The Kempeitai officers threatened to arrest Lorenza, but she and Ramón held to the script. Lorenza said she was innocent and knew nothing about underground activities. She said all she had done was write personal letters to people she knew at Cabanatuan. The officers harangued the two of them
and spewed threats as they searched for clues; Ramón continued to protest. Husband and wife were forced to stand there for about an hour and were not allowed to speak to each other.
Lorenza recalled: “All we could do was to look at each other, my eyes, I imagine, devouring his features, as his eyes were mine, looking at me with a mixture of devotion and inexpressible sadness, as if he knew it was the last time he was looking at his wife.”
With a final warning, the police officers told Lorenza she could stay. Ramón looked back at her once more as he was led away.
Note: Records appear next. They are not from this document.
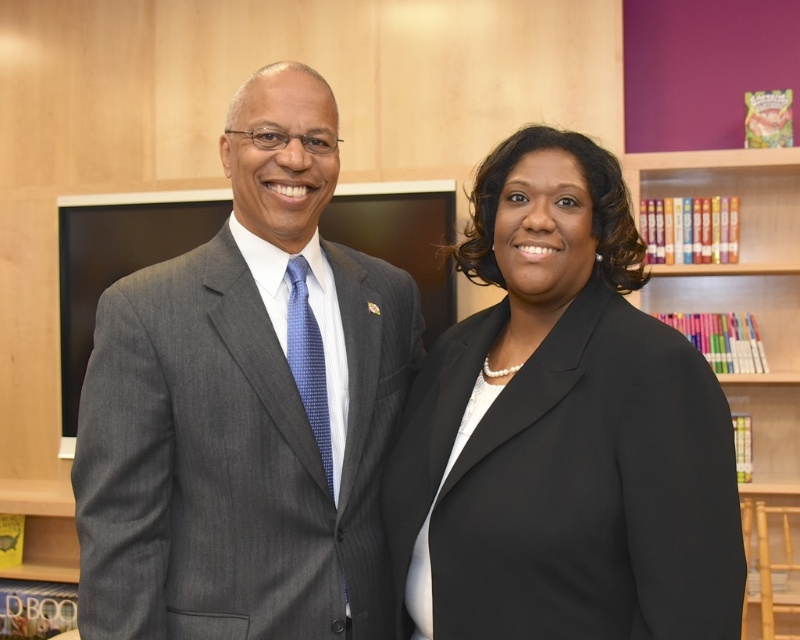
How distant is black satin blazer at center from multicolored paperbacks at upper right?

black satin blazer at center and multicolored paperbacks at upper right are 6.98 feet apart from each other.

Can you confirm if black satin blazer at center is shorter than multicolored paperbacks at upper right?

Indeed, black satin blazer at center has a lesser height compared to multicolored paperbacks at upper right.

Describe the element at coordinates (562, 429) in the screenshot. I see `black satin blazer at center` at that location.

Image resolution: width=800 pixels, height=640 pixels. In order to click on black satin blazer at center in this screenshot , I will do `click(562, 429)`.

Is point (85, 436) more distant than point (720, 186)?

That is False.

Who is positioned more to the left, matte gray suit at left or multicolored paperbacks at upper right?

Positioned to the left is matte gray suit at left.

Describe the element at coordinates (246, 406) in the screenshot. This screenshot has width=800, height=640. I see `matte gray suit at left` at that location.

Locate an element on the screen. matte gray suit at left is located at coordinates (246, 406).

Who is more distant from viewer, (110, 400) or (606, 333)?

Positioned behind is point (110, 400).

Which is in front, point (326, 134) or point (652, 522)?

Point (652, 522) is more forward.

Locate an element on the screen. matte gray suit at left is located at coordinates (246, 406).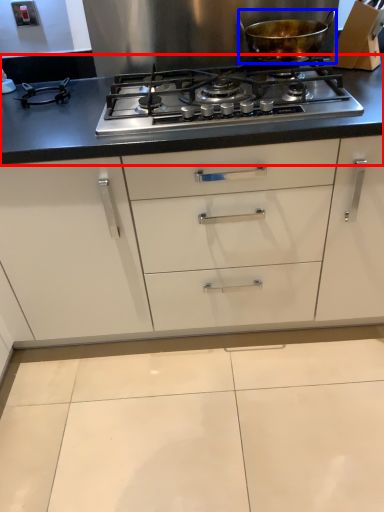
Question: Which of the following is the farthest to the observer, countertop (highlighted by a red box) or kitchen appliance (highlighted by a blue box)?

Choices:
 (A) countertop
 (B) kitchen appliance

Answer: (B)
“He was not even allowed to say goodbye to his children, the small one, three years old at the time, crying because he wanted to kiss his daddy. That such cruelty should exist is inconceivable to the human mind, but we who suffered under the yoke of the Japanese, not only can express this, but also vouch for it.”
Sometime after they left, Lorenza dared to visit Claire to report the mournful news. There was nothing more to say. Claire responded the same way that Ramón and Lorenza had. Fely helped her burn more papers in the kitchen sink and they gathered other documents—“a list of names and amount of supplies sent to the different prison camps and guerrillas in the hills.” Mamerto, the bartender, also helped scour the place for incriminating evidence one last time. They had already sent some material up to Fely’s father, Vicente Corcuera. Now they sent more. They did not take away the club financial books: accounts, expenses, payroll, and the ledgers Fely maintained. Any good accountant would have such paperwork at a legitimate business—it would be suspicious not to have it.
Claire could have decided to do what Peggy was considering—head up to the hills with Boone. Either she did not have enough time, or she figured that she was already being watched or that she might be able to use her persuasive power with the Japanese officers she knew to remain safe. It is equally possible that she just didn’t want to submit herself and Dian once more to a life in the jungle. She was taking a chance—she was resigned to being arrested and hoped she would survive.